(SOURCE DOCUMENT Opens)

# **Sentiment Analysis of Product Reviews - ETL**

### **Objectives**

In this notebook we will load the raw dataset 'Reviews.csv' from Kaggle  (https://www.kaggle.com/datasets/snap/amazon-fine-food-reviews). We will perform the ETL(Extract, Transform and Load) process on the dataset by cleaning it, ensuring that all required variables are present and correctly formatted, and then saving the resulting 'cleaned' dataset for subsequent analyses.

### **Inputs**

Raw dataset from Kaggle 'Reviews.csv'

### **Outputs**

Cleaned dataset saved as a new CSV file.

### **Prerequisites**

* Python 3.12.8 is installed
* Required Python libraries from requirement.txt and their dependencies must be installed
* Optional to set up Python virtual environment



---

# Extract: Import data and libraries

### Change working directory

* We are assuming you will store the notebooks in a subfolder, therefore when running the notebook in the editor, you will need to change the working directory

We need to change the working directory from its current folder to its parent folder
* We access the current directory with os.getcwd()

In [2]:
import os
current_dir = os.getcwd()
current_dir

'c:\\Users\\admin\\Documents\\vscode-projects\\ci-hackathon-sentiment-analysis-of-product-reviews\\jupyter_notebooks'

We want to make the parent of the current directory the new current directory
* os.path.dirname() gets the parent directory
* os.chir() defines the new current directory

In [3]:
os.chdir(os.path.dirname(current_dir))

(SOURCE DOCUMENT Closes)

WHAT IS EXPECTED
Carry on the sentiment-analysis ETL notebook above, picking up right after its final line of code.

(PROVIDED MATERIAL Opens)

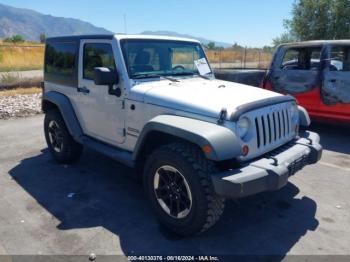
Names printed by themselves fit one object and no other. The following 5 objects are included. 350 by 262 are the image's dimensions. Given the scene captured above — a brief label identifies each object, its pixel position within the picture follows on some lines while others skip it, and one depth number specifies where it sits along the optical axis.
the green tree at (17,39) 55.40
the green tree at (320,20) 15.97
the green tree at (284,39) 18.20
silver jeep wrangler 3.07
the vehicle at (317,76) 6.48
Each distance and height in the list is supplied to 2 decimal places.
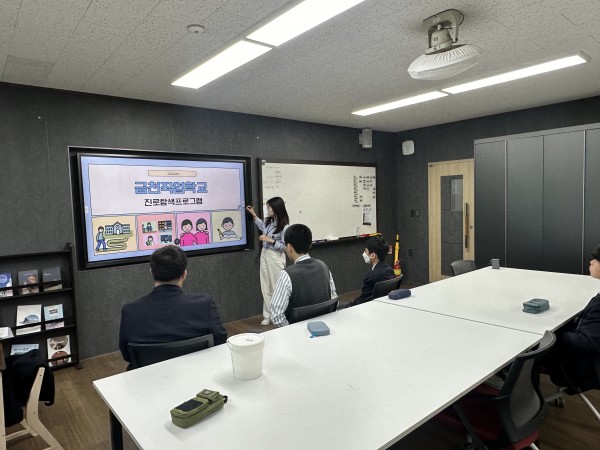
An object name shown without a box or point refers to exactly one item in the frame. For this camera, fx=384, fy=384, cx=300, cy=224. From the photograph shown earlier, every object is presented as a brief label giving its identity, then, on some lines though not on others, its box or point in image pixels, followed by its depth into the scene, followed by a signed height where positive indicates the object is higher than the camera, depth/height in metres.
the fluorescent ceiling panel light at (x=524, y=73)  3.14 +1.08
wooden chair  2.20 -1.16
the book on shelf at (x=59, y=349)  3.46 -1.26
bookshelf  3.27 -0.83
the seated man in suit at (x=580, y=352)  1.96 -0.87
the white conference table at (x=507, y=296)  2.18 -0.72
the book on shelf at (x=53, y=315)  3.41 -0.93
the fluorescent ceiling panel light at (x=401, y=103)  4.16 +1.09
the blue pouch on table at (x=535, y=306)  2.27 -0.68
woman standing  4.57 -0.51
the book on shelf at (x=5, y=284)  3.20 -0.61
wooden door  5.73 -0.29
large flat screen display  3.70 +0.03
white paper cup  1.49 -0.60
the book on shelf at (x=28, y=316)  3.28 -0.91
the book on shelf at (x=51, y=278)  3.39 -0.60
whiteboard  5.02 +0.09
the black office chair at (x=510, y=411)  1.53 -0.94
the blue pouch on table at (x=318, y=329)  1.98 -0.67
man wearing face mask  2.99 -0.56
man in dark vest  2.43 -0.52
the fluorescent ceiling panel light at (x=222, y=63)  2.67 +1.08
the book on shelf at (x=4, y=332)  2.97 -0.94
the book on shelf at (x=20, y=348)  3.27 -1.17
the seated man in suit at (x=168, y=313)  1.79 -0.51
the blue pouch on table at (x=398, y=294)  2.71 -0.69
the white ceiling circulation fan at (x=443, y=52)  2.11 +0.81
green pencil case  1.19 -0.65
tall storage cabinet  3.92 -0.07
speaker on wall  5.95 +0.94
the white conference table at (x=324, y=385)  1.15 -0.70
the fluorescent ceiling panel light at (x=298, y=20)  2.08 +1.07
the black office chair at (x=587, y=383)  2.03 -1.05
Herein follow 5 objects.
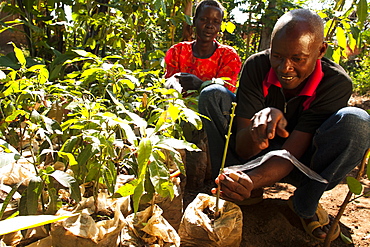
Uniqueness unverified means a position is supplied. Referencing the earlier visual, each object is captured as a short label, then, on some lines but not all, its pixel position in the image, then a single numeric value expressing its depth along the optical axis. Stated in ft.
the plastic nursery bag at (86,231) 3.33
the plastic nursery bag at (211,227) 4.07
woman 9.14
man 4.72
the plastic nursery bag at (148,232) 3.73
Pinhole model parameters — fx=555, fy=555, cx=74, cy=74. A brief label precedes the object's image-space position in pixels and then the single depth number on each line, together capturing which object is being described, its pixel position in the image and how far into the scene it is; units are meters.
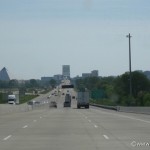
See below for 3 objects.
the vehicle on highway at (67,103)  137.14
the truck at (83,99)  109.06
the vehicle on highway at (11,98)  136.69
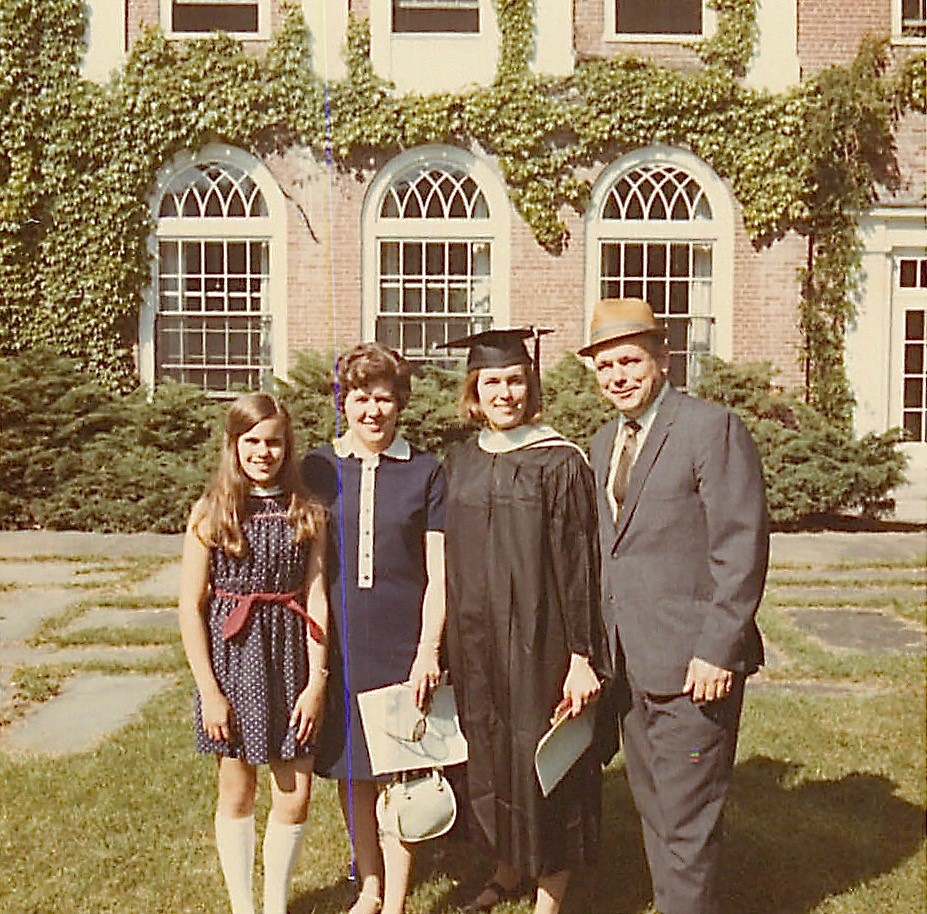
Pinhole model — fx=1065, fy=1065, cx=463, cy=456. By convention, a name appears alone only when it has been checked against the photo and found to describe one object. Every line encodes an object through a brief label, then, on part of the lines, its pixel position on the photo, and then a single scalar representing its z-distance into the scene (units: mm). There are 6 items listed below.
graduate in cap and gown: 2189
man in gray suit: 2059
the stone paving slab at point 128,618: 4062
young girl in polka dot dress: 2172
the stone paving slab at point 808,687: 3893
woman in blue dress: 2279
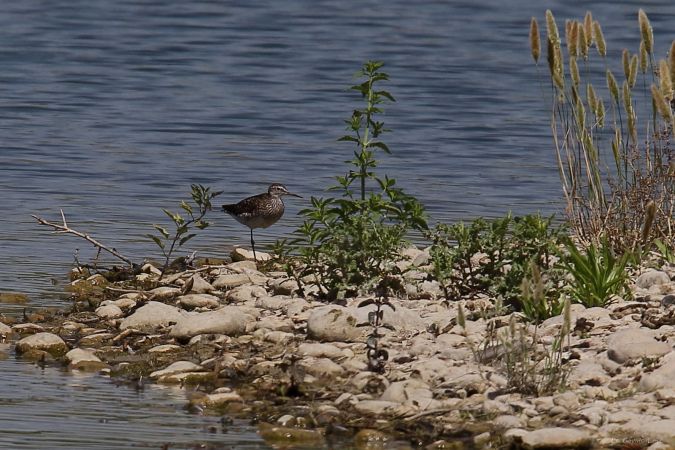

(PROVIDED MATERIAL Closes)

REPLY
print("You set a new current directory")

You set a new current directory


Confirm the new current directory

In [4]:
current_dir = os.getcwd()
current_dir

'c:\\Users\\admin\\Documents\\vscode-projects\\ci-hackathon-sentiment-analysis-of-product-reviews'

### Import libraries

Load required packages

In [5]:
import pandas as pd
import numpy as np

### Load data

In [6]:
df_raw = pd.read_csv('./data/Reviews.csv')
print(df_raw.shape)
df_raw.head()

(568454, 10)


Unnamed: 0,Id,ProductId,UserId,ProfileName,HelpfulnessNumerator,HelpfulnessDenominator,Score,Time,Summary,Text
0,1,B001E4KFG0,A3SGXH7AUHU8GW,delmartian,1,1,5,1303862400,Good Quality Dog Food,I have bought several of the Vitality canned d...
1,2,B00813GRG4,A1D87F6ZCVE5NK,dll pa,0,0,1,1346976000,Not as Advertised,Product arrived labeled as Jumbo Salted Peanut...
2,3,B000LQOCH0,ABXLMWJIXXAIN,"Natalia Corres ""Natalia Corres""",1,1,4,1219017600,"""Delight"" says it all",This is a confection that has been around a fe...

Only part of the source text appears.